## ZIEL DER AUFGABE
Wie lässt sich der Textausschnitt über das riesige Saturntier „Mud“ nach seinem letzten Satz weiterführen? Schreibe die Fortsetzung.

## TEXTAUSSCHNITT
^^^^^^^^^^^^^^^^
Jedoch keines wird von den Saturnbewohnern so sorgfältig gemieden wie eben ein
solches „Mudland“.
[Sa.01_023,03] Wie sieht denn dieses Tier aus? – Gibt es etwas ähnliches auf
dieser Erde? – Ja, es gibt auch hier ein ähnliches Tier; jedoch auf der Erde
spielt dieses Tier eine sehr untergeordnete Rolle, während es auf diesem
Planeten den ersten und fürchterlichsten Rang in jeder Hinsicht einnimmt, sowohl
was seine Riesengröße wie auch seine Wildheit und Gefräßigkeit betrifft.
[Sa.01_023,04] Welchem Tier auf eurer Erde sieht denn dieses große Tier ähnlich?
– Einem euch sehr wohlbekannten, nämlich einem Schwein. Aber was die Größe
betrifft, so wäre euer Erdschwein kaum groß genug, um auf dieses Saturnschweines
Leib ein Schmarotzertier zu machen. Ja selbst die großen Saturnmenschen kommen
sich beim Anblick dieses Riesentieres wie kleinwinzige Zwerglein vor. Ich sage
euch, wenn das Mud auf der Erde hinter einer hohen Alpe stünde, zum Beispiel
hinter der euch schon bekannten Choralpe, so müßtet ihr eure Blicke noch
ziemlich aufwärts richten, um den Scheitel des Rückens dieses Tieres zu
erschauen.
[Sa.01_023,05] Dieses für eure Begriffe ungeheuer große Tier ist ebenso gefräßig
wie euer kleines Schwein und hält durchaus nichts auf Leckereien, sondern was
ihm zunächst unterkommt, sei es Gras oder auch so manche Bäume oder Tiere
anderer Art oder auch Menschen wie auch Wassertiere, verzehrt es alsogleich mit
demselben Appetit.
^^^^^^^^^^^^^^^^
## BEREITGESTELLTE DATEN
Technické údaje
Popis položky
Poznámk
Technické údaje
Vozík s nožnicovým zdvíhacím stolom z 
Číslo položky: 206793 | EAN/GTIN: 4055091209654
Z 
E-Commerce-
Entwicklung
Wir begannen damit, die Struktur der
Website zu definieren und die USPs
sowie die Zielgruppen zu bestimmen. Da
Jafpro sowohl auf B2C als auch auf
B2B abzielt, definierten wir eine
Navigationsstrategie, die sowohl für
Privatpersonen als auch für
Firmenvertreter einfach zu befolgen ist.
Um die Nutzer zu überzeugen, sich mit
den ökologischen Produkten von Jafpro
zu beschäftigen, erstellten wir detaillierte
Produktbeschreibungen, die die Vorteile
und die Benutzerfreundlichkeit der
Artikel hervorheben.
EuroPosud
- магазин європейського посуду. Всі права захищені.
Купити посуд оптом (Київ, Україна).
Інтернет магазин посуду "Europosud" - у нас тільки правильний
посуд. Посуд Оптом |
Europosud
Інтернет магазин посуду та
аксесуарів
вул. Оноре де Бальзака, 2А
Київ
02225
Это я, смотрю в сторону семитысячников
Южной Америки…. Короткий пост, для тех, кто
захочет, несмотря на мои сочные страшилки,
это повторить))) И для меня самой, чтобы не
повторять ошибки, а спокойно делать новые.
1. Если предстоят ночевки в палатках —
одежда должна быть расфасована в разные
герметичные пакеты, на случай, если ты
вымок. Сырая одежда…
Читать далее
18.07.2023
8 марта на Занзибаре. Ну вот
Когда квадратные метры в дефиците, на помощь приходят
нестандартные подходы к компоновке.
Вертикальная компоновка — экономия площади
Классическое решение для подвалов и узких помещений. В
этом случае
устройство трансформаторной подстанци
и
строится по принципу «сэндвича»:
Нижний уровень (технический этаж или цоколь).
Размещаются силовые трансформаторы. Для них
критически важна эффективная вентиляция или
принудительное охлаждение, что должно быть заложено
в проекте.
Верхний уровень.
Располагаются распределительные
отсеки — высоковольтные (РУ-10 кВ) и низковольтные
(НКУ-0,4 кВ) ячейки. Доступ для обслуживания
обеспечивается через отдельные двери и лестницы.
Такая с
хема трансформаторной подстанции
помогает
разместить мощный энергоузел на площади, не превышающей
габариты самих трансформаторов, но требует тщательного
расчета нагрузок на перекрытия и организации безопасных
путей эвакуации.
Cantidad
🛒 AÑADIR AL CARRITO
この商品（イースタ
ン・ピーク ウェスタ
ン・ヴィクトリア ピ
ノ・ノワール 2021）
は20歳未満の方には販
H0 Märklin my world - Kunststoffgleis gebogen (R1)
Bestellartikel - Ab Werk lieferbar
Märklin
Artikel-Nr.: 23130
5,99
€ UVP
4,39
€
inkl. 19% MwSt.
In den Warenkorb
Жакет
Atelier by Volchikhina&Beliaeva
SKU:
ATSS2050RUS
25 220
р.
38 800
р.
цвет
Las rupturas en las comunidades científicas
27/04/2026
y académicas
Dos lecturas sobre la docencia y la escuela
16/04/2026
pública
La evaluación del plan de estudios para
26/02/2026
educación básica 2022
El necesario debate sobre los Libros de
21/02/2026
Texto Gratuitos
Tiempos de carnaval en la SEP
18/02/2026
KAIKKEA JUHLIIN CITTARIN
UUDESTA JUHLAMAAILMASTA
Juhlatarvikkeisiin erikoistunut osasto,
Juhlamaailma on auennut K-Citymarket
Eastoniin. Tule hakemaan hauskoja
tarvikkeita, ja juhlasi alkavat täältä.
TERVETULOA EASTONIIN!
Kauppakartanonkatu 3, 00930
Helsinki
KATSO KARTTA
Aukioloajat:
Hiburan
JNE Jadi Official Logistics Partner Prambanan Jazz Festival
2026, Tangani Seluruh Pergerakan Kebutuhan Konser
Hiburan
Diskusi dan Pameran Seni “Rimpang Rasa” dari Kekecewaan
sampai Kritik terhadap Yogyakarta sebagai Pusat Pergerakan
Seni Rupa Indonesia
^^^^^^^^^^^^^^^^
## ERGEBNIS
[Sa.01_023,06] Weil aber dieses Tier mit seiner Größe auch eine verhältnismäßige
Kraft besitzt, so ist vergeblich, sich mit demselben in irgendeinen Kampf
einzulassen. Es haben schon wirklich einmal einige kühne Saturnbewohner einen
Versuch gemacht, mittels sehr langer, scharfer Spitzen, die sie auf über hundert
Klafter langen Stangen befestigt hatten, eines oder das andere solcher Tiere zu
bemeistern und strengten dabei ihre volle Willenskraft an. Allein sie sind ganz
übel zugerichtet worden. Das Mud war zwar an manchen Stellen verwundet, da aber
diese Verwundungen ihm nicht das Leben nehmen konnte, so wurde es durch den
Schmerz der Wunden wild und wütend und stürzte alsbald in einen sehr breiten
Fluß, um daselbst seine Wunden zu kühlen. Als sein Schmerz dort etwas gelindert
war, stand das Tier in dem Flusse wieder auf, schöpfte in seinen weiten Rachen
eine übergroße Menge Wassers und mitunter auch riesig große Steine aus dem
Grunde des Flusses und überspie mit diesem Inhalt seines großen Rachens seine
schon siegesfrohen Verfolger so, daß diese übel zugerichtet wurden und nur
wenige wieder in ihre Heimat zurückgelangen konnten. Einige Getötete aber wurden
von dem Tier, welches dann bald wieder ans Land stieg, mit wenigen Bissen
aufgezehrt.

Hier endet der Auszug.